## TASK STATEMENT
Wherever a line of the data contains "each", copy that line.

--- DATA Enclosed Below ---

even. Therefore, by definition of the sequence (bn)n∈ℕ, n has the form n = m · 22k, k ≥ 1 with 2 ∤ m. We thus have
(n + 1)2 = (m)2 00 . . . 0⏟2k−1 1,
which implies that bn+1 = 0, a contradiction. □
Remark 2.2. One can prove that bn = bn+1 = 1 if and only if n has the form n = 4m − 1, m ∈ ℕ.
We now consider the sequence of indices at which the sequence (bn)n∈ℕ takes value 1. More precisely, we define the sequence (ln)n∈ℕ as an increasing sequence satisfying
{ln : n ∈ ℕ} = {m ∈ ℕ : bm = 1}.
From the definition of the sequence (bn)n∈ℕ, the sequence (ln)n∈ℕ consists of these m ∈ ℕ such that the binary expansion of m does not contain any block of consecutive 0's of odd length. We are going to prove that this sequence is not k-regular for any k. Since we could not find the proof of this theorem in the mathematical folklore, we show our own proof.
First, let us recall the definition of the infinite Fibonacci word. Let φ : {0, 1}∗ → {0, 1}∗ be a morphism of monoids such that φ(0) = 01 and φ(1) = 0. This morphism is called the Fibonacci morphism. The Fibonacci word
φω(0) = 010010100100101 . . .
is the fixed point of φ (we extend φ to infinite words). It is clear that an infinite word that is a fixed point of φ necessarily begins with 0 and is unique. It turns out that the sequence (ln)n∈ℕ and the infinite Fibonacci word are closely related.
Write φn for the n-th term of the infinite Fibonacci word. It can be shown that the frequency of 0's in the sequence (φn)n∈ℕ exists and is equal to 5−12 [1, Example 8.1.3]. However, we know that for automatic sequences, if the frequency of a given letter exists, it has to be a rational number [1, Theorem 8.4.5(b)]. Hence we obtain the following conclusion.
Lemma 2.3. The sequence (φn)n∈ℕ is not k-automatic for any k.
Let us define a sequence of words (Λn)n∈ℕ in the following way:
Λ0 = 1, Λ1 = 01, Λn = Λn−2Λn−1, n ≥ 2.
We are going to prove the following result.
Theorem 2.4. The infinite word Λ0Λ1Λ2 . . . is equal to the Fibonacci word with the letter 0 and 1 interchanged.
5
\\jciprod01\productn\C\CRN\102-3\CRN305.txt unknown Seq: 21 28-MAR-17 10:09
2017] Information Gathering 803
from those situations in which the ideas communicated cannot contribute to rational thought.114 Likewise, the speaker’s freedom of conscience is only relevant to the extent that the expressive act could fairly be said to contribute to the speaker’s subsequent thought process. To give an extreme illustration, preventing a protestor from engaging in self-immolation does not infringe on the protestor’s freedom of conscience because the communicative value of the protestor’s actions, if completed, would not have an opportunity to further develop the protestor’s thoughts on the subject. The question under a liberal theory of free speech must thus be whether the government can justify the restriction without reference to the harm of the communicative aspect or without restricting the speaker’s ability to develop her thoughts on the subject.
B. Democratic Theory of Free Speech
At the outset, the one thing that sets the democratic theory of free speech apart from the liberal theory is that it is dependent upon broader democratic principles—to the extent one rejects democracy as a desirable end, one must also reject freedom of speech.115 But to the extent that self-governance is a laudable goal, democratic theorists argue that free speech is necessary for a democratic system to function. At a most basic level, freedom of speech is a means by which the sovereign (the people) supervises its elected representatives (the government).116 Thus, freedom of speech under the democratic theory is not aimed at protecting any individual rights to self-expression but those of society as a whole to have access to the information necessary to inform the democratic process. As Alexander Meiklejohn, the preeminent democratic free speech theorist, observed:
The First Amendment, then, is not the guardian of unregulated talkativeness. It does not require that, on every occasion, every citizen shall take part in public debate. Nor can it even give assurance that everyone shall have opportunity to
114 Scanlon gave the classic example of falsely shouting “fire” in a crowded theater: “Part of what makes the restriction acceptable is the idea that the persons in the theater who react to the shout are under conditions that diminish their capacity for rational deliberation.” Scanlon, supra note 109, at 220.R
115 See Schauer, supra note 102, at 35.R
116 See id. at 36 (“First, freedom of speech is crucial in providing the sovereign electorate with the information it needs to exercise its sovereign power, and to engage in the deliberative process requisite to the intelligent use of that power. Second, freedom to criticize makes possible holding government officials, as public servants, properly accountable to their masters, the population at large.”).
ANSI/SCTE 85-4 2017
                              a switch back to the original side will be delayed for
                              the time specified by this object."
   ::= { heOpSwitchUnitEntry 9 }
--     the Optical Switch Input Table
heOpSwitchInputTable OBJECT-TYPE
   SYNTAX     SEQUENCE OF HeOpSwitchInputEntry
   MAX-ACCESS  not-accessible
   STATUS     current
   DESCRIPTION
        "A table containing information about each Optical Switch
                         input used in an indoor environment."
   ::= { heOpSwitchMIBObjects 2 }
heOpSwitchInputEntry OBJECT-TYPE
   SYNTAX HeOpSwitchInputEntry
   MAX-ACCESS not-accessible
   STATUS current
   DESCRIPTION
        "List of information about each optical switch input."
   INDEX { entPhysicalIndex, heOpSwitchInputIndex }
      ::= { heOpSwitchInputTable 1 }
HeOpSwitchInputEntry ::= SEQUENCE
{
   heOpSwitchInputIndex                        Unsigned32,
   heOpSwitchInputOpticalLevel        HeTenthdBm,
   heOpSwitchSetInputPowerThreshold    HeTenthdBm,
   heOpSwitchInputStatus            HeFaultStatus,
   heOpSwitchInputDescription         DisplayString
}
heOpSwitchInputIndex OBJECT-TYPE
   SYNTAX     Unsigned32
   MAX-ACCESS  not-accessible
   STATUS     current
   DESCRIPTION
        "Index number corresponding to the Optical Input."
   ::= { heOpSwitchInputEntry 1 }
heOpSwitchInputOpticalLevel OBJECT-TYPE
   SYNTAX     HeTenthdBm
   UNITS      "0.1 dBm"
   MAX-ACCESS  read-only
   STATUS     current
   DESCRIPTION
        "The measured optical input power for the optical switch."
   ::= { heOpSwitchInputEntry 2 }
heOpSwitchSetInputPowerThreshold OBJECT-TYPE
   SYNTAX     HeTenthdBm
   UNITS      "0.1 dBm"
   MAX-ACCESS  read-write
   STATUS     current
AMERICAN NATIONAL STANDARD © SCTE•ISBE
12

--- End of Enclosed DATA ---

## RESULT OF THIS EXERCISE
        "A table containing information about each Optical Switch
        "List of information about each optical switch input."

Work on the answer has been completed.